Our operations may not be able to generate sufficient cash flows to service our indebtedness, fund our capital expenditures or provide the ability to raise needed financing on terms favorable to us. If we are not able to reduce our high leverage and fund capital expenditures through the generation of cash flows from our business, we would have to do one or more of the following: raise additional capital through debt or equity issuances or both; cancel, delay or reduce current and future business initiatives; or sell properties or assets. There can be no assurance that our capital expenditures will result in the improvements in our business that we anticipate. Any future investments, acquisitions, joint ventures or other similar transactions will likely require additional capital and there can be no assurance that any such capital will be available to us on acceptable terms, if at all.
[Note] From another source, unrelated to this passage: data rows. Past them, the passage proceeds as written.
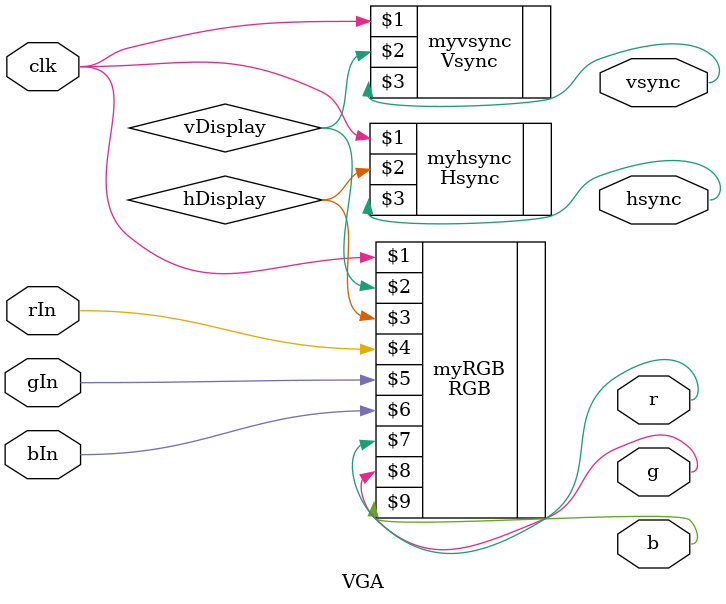
<source format=v>
module VGA (clk,rIn,gIn,bIn,vsync,hsync,r,g,b);
input clk,rIn,gIn,bIn;
output wire vsync, hsync,r,g,b;
wire vDisplay,hDisplay;

Vsync myvsync (clk, vDisplay, vsync);
Hsync myhsync (clk, hDisplay, hsync);
RGB myRGB (clk,vDisplay,hDisplay,rIn,gIn,bIn,r,g,b);

endmodule
</source>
As of September 30, 2016, we had $140.1 million of borrowings outstanding under the 2015 ABL Facility and, after giving effect to outstanding letters of credit of $39.9 million, we had $251.2 million available for borrowing under the 2015 ABL Facility. As of January 31, 2017, we had $295.4 million of borrowings outstanding and, after giving effect to outstanding letters of credit of $39.8 million, we had $113.3 million available for borrowing under the 2015 ABL Facility as well as $42.9 million of cash. Both our borrowing base and 2015 ABL Facility utilization may fluctuate on a monthly basis. Subsequent to September 30, 2016, our borrowings under the 2015 ABL Facility have increased due to, in part, seasonal working capital increases and increased aluminum prices.

Lewisport Facility

Our facility in Lewisport, Kentucky utilizes a direct-chill cast process which enables us to meet more technically demanding applications. We are investing over $400 million to add ABS capabilities at our Lewisport facility, of which approximately $350.0 million has been invested as of December 31, 2016. We are also investing in upgrades to other key non-ABS equipment at the facility, including widening the hot mill, to capture additional opportunities. With the addition of ABS shipments from Lewisport expected to begin in the fourth quarter of 2017, we expect ABS to account for a significantly higher percentage of our North America product mix. We have long term customer commitments for more than half of our ABS capacity through 2025 with fixed conversion premiums and which include significant “take or pay” obligations. Additionally, we anticipate receiving up to $80.0 million in payments to reserve capacity on the new continuous annealing lines with pretreatment (“CALP lines”). During the year ended December 31, 2015, we received $20.0 million of capacity reservation payments and expect to receive the remaining $60.0 million by the end of 2018 subject to timely completion of the CALP lines.